It has been cold lately. Not the bone hurting cold that I’ve seen in the past working in Alaska, but a damp, relentless chill. The kind that makes your hands and feet hurt when you are just sitting around. And I have been doing a lot of that lately. Sitting in front of a computer screen, plugging away at my day. The beginning of winter tends to be like this. Just enough warm days to make you want to hole up indoors on the rest of them. And once that habit starts, it is hard to break. But I finally got myself to go outside.
When my son was quite young, he was enrolled in a preschool about a 20-minute drive away. It also happened to be located close to some great trails, perfect for an hour or two hike before getting the sedentary part of my day started. I would head up there with the dog, sun, rain, snow or cold, 3 days a week. Then he started school on a regular schedule an easy walk from the house, and I stopped hiking regularly. During most of the winter it would be on snowshoes. And that was my goal today. Get out and hit the trails in the snow, drag the dogs up the mountain and work up a good sweat. Check, check and check. A three-mile loop to 1300’ on Mount Megunticook, to a rocky overlook of the lake of the same name, all frozen in splendor. As I went up the footprints dwindled. Only one person and their dog had taken the scenic trail fork, and once I got to the ridge trail turnoff, I was alone in virgin powder. Up to this point the snowshoes had seemed overkill, but they paid dividends now.

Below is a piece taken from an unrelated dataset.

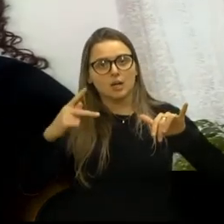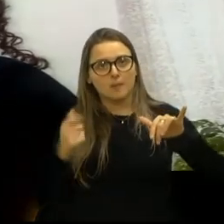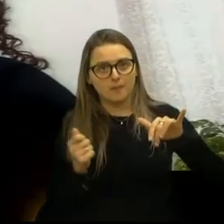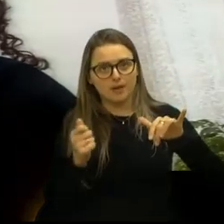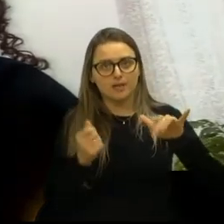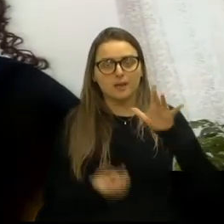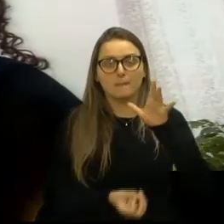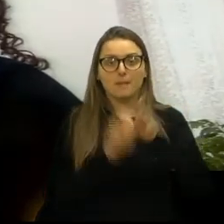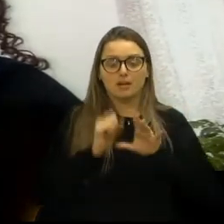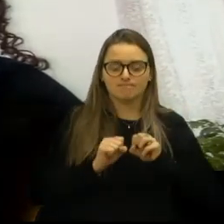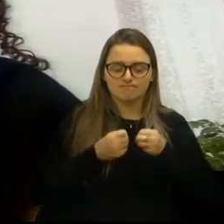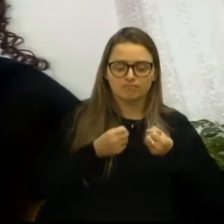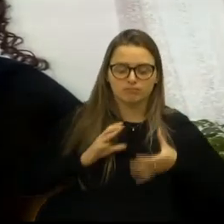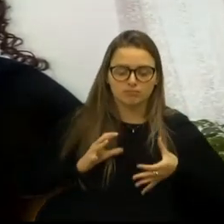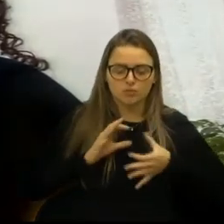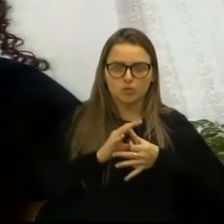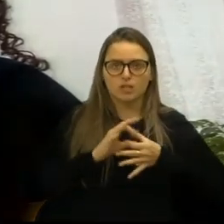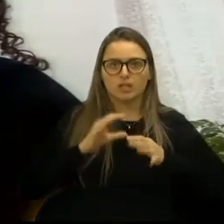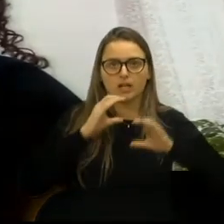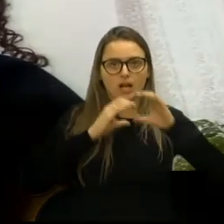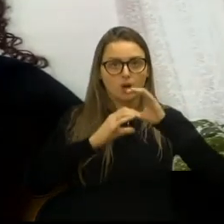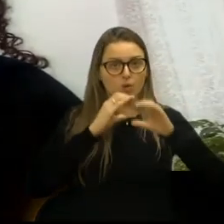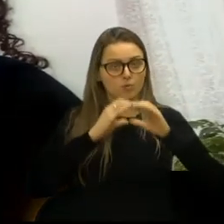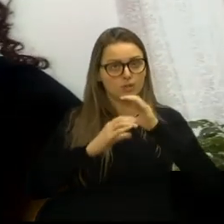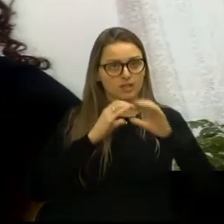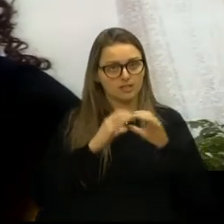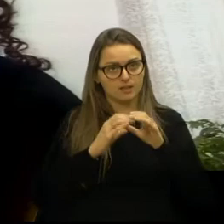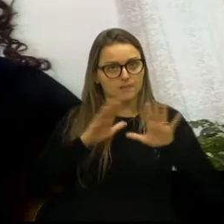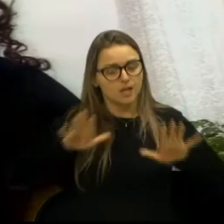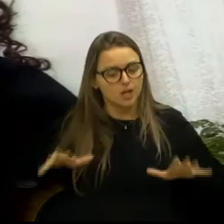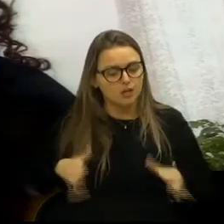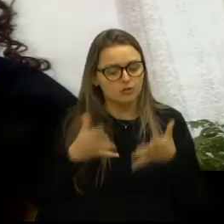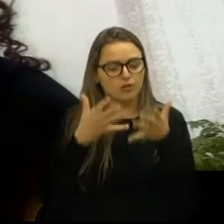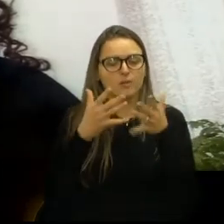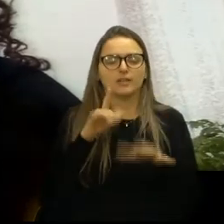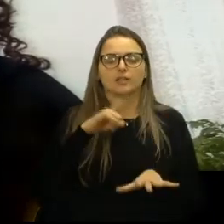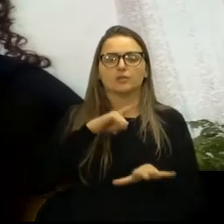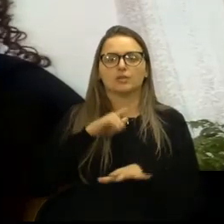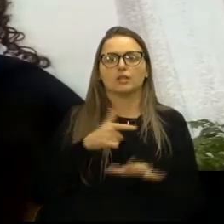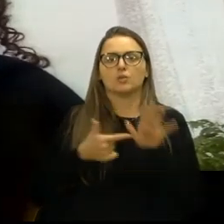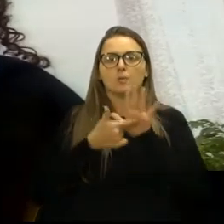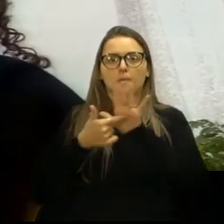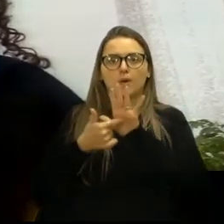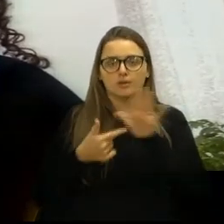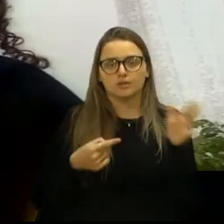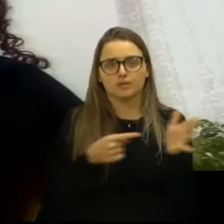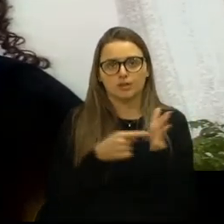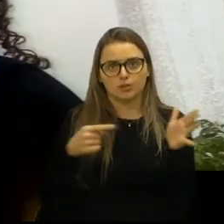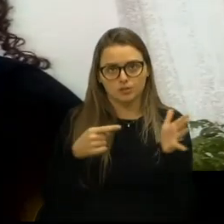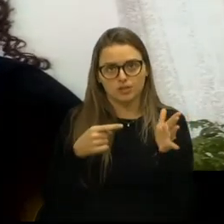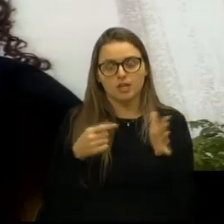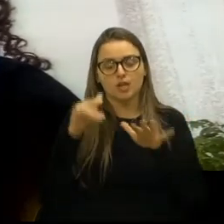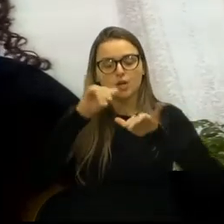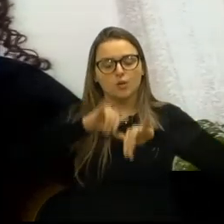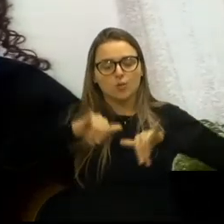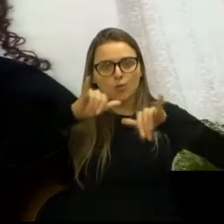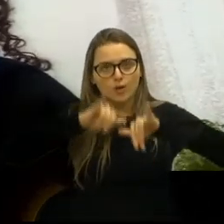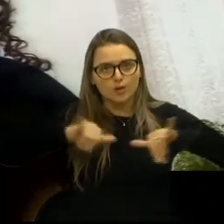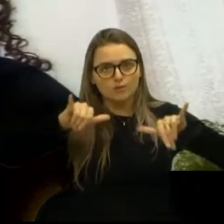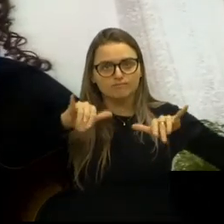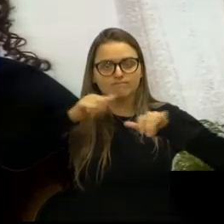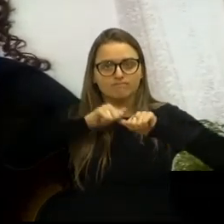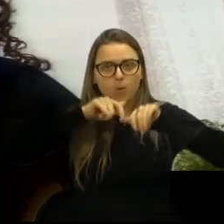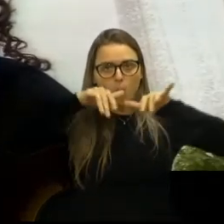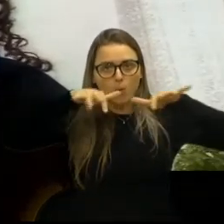fortalecer os canais de comunicação, fomentando as denúncias, a partir da divulgação dos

The mix of deep powder and sheer ice on the ridge would have been treacherous without them. The trail down from there to Maiden’s cliff was a slipping and sliding adventure. At a jog most of the way, there were a few spots of “sit down and slide,” once with a dog sitting on my snowshoes as we tobogganed downhill. All in all, it reminded me that getting outside is always the right choice, no matter what the weather is doing.